For each one, I used Cross-Validation of 10-Folds. As a result, none of these classifiers exceeds 50% accuracy!

I am not sure what is wrong! The dataset is generated from a reliable source (from my research team). I cannot think of any other way so I am asking for hints from those who might have faced such a problem before.

• Is accuracy a reasonable metric for your application? How are you converting predicted probabilities into class assignments? – Matthew Drury Oct 27 '17 at 22:43
• @MatthewDrury I added an example in my post. – steve Oct 27 '17 at 22:56
• Don't use .score on classifiers in sklearn (like, seriously, never, it's poorly thought out). It compares to a threshold of 0.5, and that is (almost) never a reasonable thing to do. You need to tune your probability threshold based on what false positive and false negative rates are reasonable for your application. – Matthew Drury Oct 27 '17 at 23:02

There is no guarantee that a large number of records and/or a large number of variables lead to good classification accuracy.
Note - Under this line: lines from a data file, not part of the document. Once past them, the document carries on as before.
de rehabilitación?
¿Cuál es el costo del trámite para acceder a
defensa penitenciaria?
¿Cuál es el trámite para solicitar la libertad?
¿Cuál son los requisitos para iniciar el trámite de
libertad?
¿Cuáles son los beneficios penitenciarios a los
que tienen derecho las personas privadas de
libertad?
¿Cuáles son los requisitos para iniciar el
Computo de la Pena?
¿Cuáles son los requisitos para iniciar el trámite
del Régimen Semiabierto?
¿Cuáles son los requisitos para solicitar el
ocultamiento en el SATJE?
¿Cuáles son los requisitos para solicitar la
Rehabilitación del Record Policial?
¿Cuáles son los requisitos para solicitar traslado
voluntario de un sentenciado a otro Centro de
The variables need to have predictive power for the class. For example, you would have a hard time predicting loan defaults if your input variables describe statistics about social media usage of your applicants. In this case it also wouldn't necessarily help to analyze their social media usage in more detail and/or to have more applicants in your data-set. The predictors need to be relevant to the question you want answered: You would need financial ratios etc.

That was of course a caricature of an example, but I wouldn't be so sure that input data that intuitively seems to be relevant always is. That's a separate issue from the data being reliable.